Es la mañana. Las montañas me observan, el viento frío abre la ventana, entra por las cobijas y congela mis pies. Las nubes grises dejan caer unas cuantas gotas; los transeúntes asustados abren apresurados los paraguas.

Voy a la cocina, con el ritual matutino de siempre. Pongo a hervir el agua, el café no espera. Me miro en el espejo y veo las marcas de las sábanas alojadas en la piel.

Enciendo el televisor, el programa de música decembrina lo siguen transmitiendo.  A ese señor de la patadita de la buena suerte no le cambia la voz, me gustaría llegar a viejo y conservar esa energía.  Los vecinos del piso de arriba no han dejado de celebrar, gritan: “feliz navidad, feliz Navidad hijueputa”. Los saltos hacen temblar el suelo, creo que me van a caer encima. No he podido tomar el café con tranquilidad.

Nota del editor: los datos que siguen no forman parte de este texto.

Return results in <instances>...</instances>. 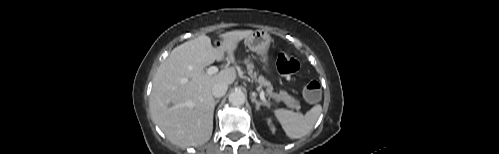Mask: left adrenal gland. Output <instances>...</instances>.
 <instances>
[{"label": "left adrenal gland", "mask_w": 499, "mask_h": 154, "mask_svg": "<svg viewBox=\"0 0 499 154\" xmlns=\"http://www.w3.org/2000/svg\"><path fill=\"white\" fill-rule=\"evenodd\" d=\"M251 101H252V102H254V103H256V110H259V109H260V106H268V107H269V105H268L267 103L257 101V100H256V97H255V96H253V95H251Z\"/></svg>", "instance_id": "a2214340"}]
</instances>
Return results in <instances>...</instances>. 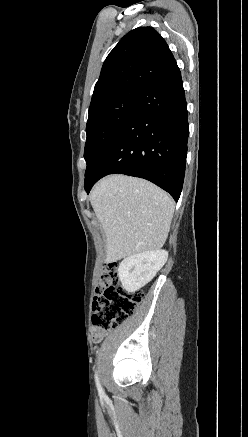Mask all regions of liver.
I'll return each instance as SVG.
<instances>
[{
	"label": "liver",
	"mask_w": 248,
	"mask_h": 437,
	"mask_svg": "<svg viewBox=\"0 0 248 437\" xmlns=\"http://www.w3.org/2000/svg\"><path fill=\"white\" fill-rule=\"evenodd\" d=\"M106 236V261L159 250L166 242L175 203L154 184L139 178L111 175L89 196Z\"/></svg>",
	"instance_id": "1"
}]
</instances>
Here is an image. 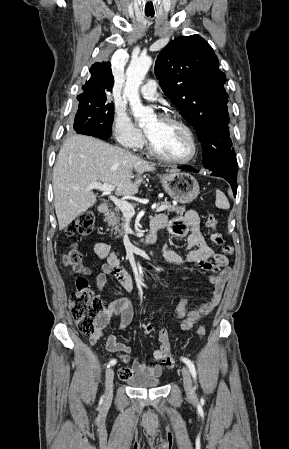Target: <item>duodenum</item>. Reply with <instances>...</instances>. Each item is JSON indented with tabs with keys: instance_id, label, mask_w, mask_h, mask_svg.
I'll use <instances>...</instances> for the list:
<instances>
[{
	"instance_id": "obj_1",
	"label": "duodenum",
	"mask_w": 289,
	"mask_h": 449,
	"mask_svg": "<svg viewBox=\"0 0 289 449\" xmlns=\"http://www.w3.org/2000/svg\"><path fill=\"white\" fill-rule=\"evenodd\" d=\"M100 213L103 215H108L110 213V208L107 205H102L100 207ZM160 229L159 225L151 224L149 233L142 240L143 245L153 244L157 240V232Z\"/></svg>"
}]
</instances>
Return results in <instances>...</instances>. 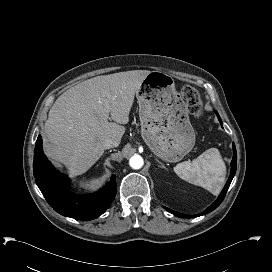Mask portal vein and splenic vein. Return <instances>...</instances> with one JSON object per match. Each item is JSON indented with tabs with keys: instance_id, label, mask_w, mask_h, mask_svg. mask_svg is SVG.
<instances>
[{
	"instance_id": "1",
	"label": "portal vein and splenic vein",
	"mask_w": 272,
	"mask_h": 272,
	"mask_svg": "<svg viewBox=\"0 0 272 272\" xmlns=\"http://www.w3.org/2000/svg\"><path fill=\"white\" fill-rule=\"evenodd\" d=\"M103 103L106 109H109L110 101L108 99H103Z\"/></svg>"
}]
</instances>
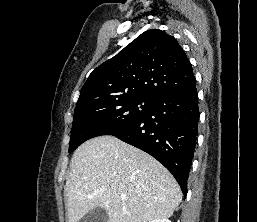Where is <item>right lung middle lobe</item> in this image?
Segmentation results:
<instances>
[{"label": "right lung middle lobe", "mask_w": 257, "mask_h": 222, "mask_svg": "<svg viewBox=\"0 0 257 222\" xmlns=\"http://www.w3.org/2000/svg\"><path fill=\"white\" fill-rule=\"evenodd\" d=\"M147 96L95 97L76 105L69 152L101 135H113L139 121L156 106Z\"/></svg>", "instance_id": "dd1d6c3e"}]
</instances>
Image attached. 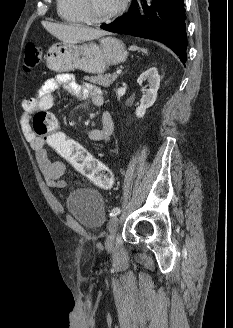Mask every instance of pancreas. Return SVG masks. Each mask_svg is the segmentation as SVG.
Returning a JSON list of instances; mask_svg holds the SVG:
<instances>
[{
	"label": "pancreas",
	"instance_id": "obj_1",
	"mask_svg": "<svg viewBox=\"0 0 233 328\" xmlns=\"http://www.w3.org/2000/svg\"><path fill=\"white\" fill-rule=\"evenodd\" d=\"M118 75L116 74H98L96 76H84V80H87L89 82H92L94 84L103 86V87H109L116 79Z\"/></svg>",
	"mask_w": 233,
	"mask_h": 328
}]
</instances>
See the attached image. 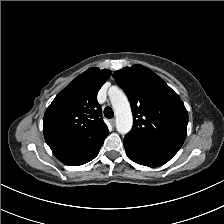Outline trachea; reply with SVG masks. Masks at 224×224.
Segmentation results:
<instances>
[{
	"label": "trachea",
	"mask_w": 224,
	"mask_h": 224,
	"mask_svg": "<svg viewBox=\"0 0 224 224\" xmlns=\"http://www.w3.org/2000/svg\"><path fill=\"white\" fill-rule=\"evenodd\" d=\"M104 115L106 118L111 119L114 116V112L110 107L104 109Z\"/></svg>",
	"instance_id": "3493384b"
}]
</instances>
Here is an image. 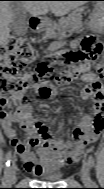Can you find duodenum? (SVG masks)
<instances>
[{
    "mask_svg": "<svg viewBox=\"0 0 104 189\" xmlns=\"http://www.w3.org/2000/svg\"><path fill=\"white\" fill-rule=\"evenodd\" d=\"M46 24V19H40L36 17H32L29 21L30 28L34 33H41L44 30Z\"/></svg>",
    "mask_w": 104,
    "mask_h": 189,
    "instance_id": "410a0bca",
    "label": "duodenum"
}]
</instances>
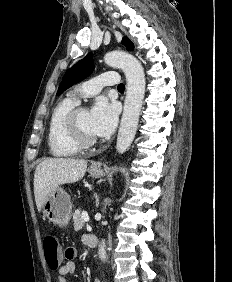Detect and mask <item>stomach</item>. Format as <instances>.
I'll return each instance as SVG.
<instances>
[{
    "mask_svg": "<svg viewBox=\"0 0 232 282\" xmlns=\"http://www.w3.org/2000/svg\"><path fill=\"white\" fill-rule=\"evenodd\" d=\"M89 174L100 178L104 174L102 168H90ZM72 213L70 196L63 188H56L51 192L43 204V215L52 223L64 227L69 223Z\"/></svg>",
    "mask_w": 232,
    "mask_h": 282,
    "instance_id": "obj_1",
    "label": "stomach"
}]
</instances>
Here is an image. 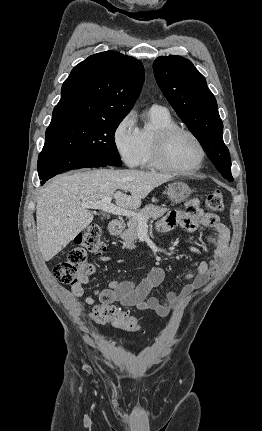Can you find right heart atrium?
<instances>
[{
	"mask_svg": "<svg viewBox=\"0 0 262 431\" xmlns=\"http://www.w3.org/2000/svg\"><path fill=\"white\" fill-rule=\"evenodd\" d=\"M113 143L116 151L128 166L139 164L141 155L139 129L131 113L125 115L115 126Z\"/></svg>",
	"mask_w": 262,
	"mask_h": 431,
	"instance_id": "d8ad5b80",
	"label": "right heart atrium"
}]
</instances>
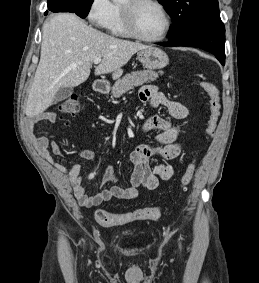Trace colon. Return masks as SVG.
<instances>
[{
	"instance_id": "1",
	"label": "colon",
	"mask_w": 259,
	"mask_h": 283,
	"mask_svg": "<svg viewBox=\"0 0 259 283\" xmlns=\"http://www.w3.org/2000/svg\"><path fill=\"white\" fill-rule=\"evenodd\" d=\"M201 88L209 96V117L207 120L205 135L207 141L213 136L218 119L220 116V92L219 89L212 83L207 81L199 82ZM80 105L77 95H70L65 98L60 105V112L64 115L74 116L79 112ZM196 167V159H193L185 168L179 184V195L182 196L187 189V186L194 174ZM160 215V210L157 207H146L136 209L125 213H110L105 210H99L96 213L98 222L104 226H117L134 221L155 219Z\"/></svg>"
}]
</instances>
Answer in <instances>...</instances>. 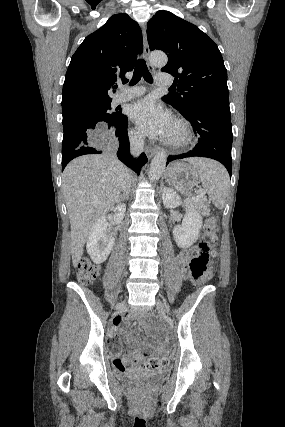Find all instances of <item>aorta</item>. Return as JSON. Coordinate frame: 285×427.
<instances>
[{
    "label": "aorta",
    "instance_id": "762f6f07",
    "mask_svg": "<svg viewBox=\"0 0 285 427\" xmlns=\"http://www.w3.org/2000/svg\"><path fill=\"white\" fill-rule=\"evenodd\" d=\"M167 61H168L167 56L163 52H153L150 55V62L153 66H156V67L165 66ZM166 161H167V155L165 151H159L154 156L149 169V179L152 182L159 180V178L161 177L165 169Z\"/></svg>",
    "mask_w": 285,
    "mask_h": 427
}]
</instances>
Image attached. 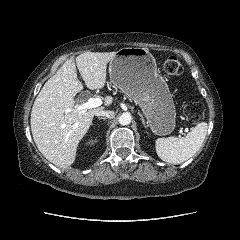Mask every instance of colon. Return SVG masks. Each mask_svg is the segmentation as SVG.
<instances>
[{"mask_svg": "<svg viewBox=\"0 0 240 240\" xmlns=\"http://www.w3.org/2000/svg\"><path fill=\"white\" fill-rule=\"evenodd\" d=\"M163 72L168 77H177L183 73V67L176 57L170 56L163 63ZM182 112L188 121L196 123L204 116V106L196 101L186 102L182 106Z\"/></svg>", "mask_w": 240, "mask_h": 240, "instance_id": "obj_1", "label": "colon"}]
</instances>
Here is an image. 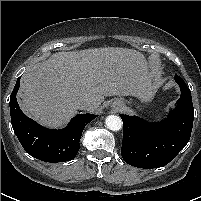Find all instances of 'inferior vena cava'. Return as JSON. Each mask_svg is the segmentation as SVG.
Returning <instances> with one entry per match:
<instances>
[{
  "label": "inferior vena cava",
  "mask_w": 201,
  "mask_h": 201,
  "mask_svg": "<svg viewBox=\"0 0 201 201\" xmlns=\"http://www.w3.org/2000/svg\"><path fill=\"white\" fill-rule=\"evenodd\" d=\"M77 108L81 110H93L96 108V103L91 100H79L76 102Z\"/></svg>",
  "instance_id": "obj_1"
}]
</instances>
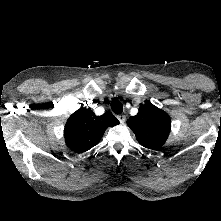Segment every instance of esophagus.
Returning <instances> with one entry per match:
<instances>
[{"label": "esophagus", "mask_w": 221, "mask_h": 221, "mask_svg": "<svg viewBox=\"0 0 221 221\" xmlns=\"http://www.w3.org/2000/svg\"><path fill=\"white\" fill-rule=\"evenodd\" d=\"M117 118L122 124L126 121V116L124 114L118 115Z\"/></svg>", "instance_id": "esophagus-1"}]
</instances>
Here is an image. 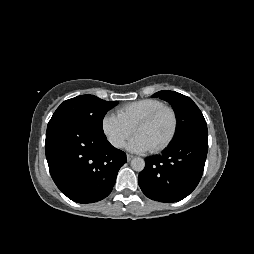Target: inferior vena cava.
I'll list each match as a JSON object with an SVG mask.
<instances>
[{
  "instance_id": "1",
  "label": "inferior vena cava",
  "mask_w": 254,
  "mask_h": 254,
  "mask_svg": "<svg viewBox=\"0 0 254 254\" xmlns=\"http://www.w3.org/2000/svg\"><path fill=\"white\" fill-rule=\"evenodd\" d=\"M114 146H116V147H123L124 146V142H122V141H116L114 143Z\"/></svg>"
}]
</instances>
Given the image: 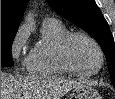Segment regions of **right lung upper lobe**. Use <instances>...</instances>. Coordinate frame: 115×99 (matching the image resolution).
Instances as JSON below:
<instances>
[{"mask_svg":"<svg viewBox=\"0 0 115 99\" xmlns=\"http://www.w3.org/2000/svg\"><path fill=\"white\" fill-rule=\"evenodd\" d=\"M29 0H1V32L16 33Z\"/></svg>","mask_w":115,"mask_h":99,"instance_id":"obj_1","label":"right lung upper lobe"}]
</instances>
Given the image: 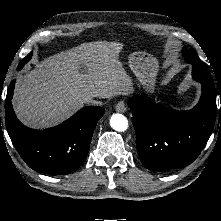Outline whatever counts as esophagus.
Listing matches in <instances>:
<instances>
[{
	"label": "esophagus",
	"instance_id": "1",
	"mask_svg": "<svg viewBox=\"0 0 221 221\" xmlns=\"http://www.w3.org/2000/svg\"><path fill=\"white\" fill-rule=\"evenodd\" d=\"M115 109L117 112H125L127 107H126V103L124 101H119L116 106H115Z\"/></svg>",
	"mask_w": 221,
	"mask_h": 221
}]
</instances>
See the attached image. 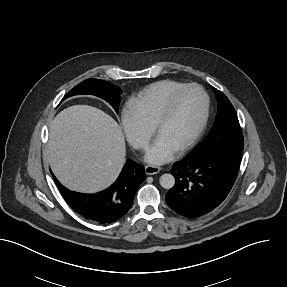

En la calle, una pareja discute, se reclaman porque no hay dinero para comprar los regalos que el niño Dios traerá a su hijo. La mujer carga al bebé, el inocente duerme con la cabeza tumbada en el hombro de su madre. La pareja sigue discutiendo mientras se pierden a lo lejos.

El café se ha enfriado, me dieron ganas de botarlo por el sifón. Los vecinos apagaron la música, se escuchan las voces de despedida; el silencio ha vuelto.

Apagué el televisor. Siempre transmiten lo mismo en los cuatro canales. Tres dan la santa misa, y el otro, el show de música decembrina que se repite, se repite y se repite.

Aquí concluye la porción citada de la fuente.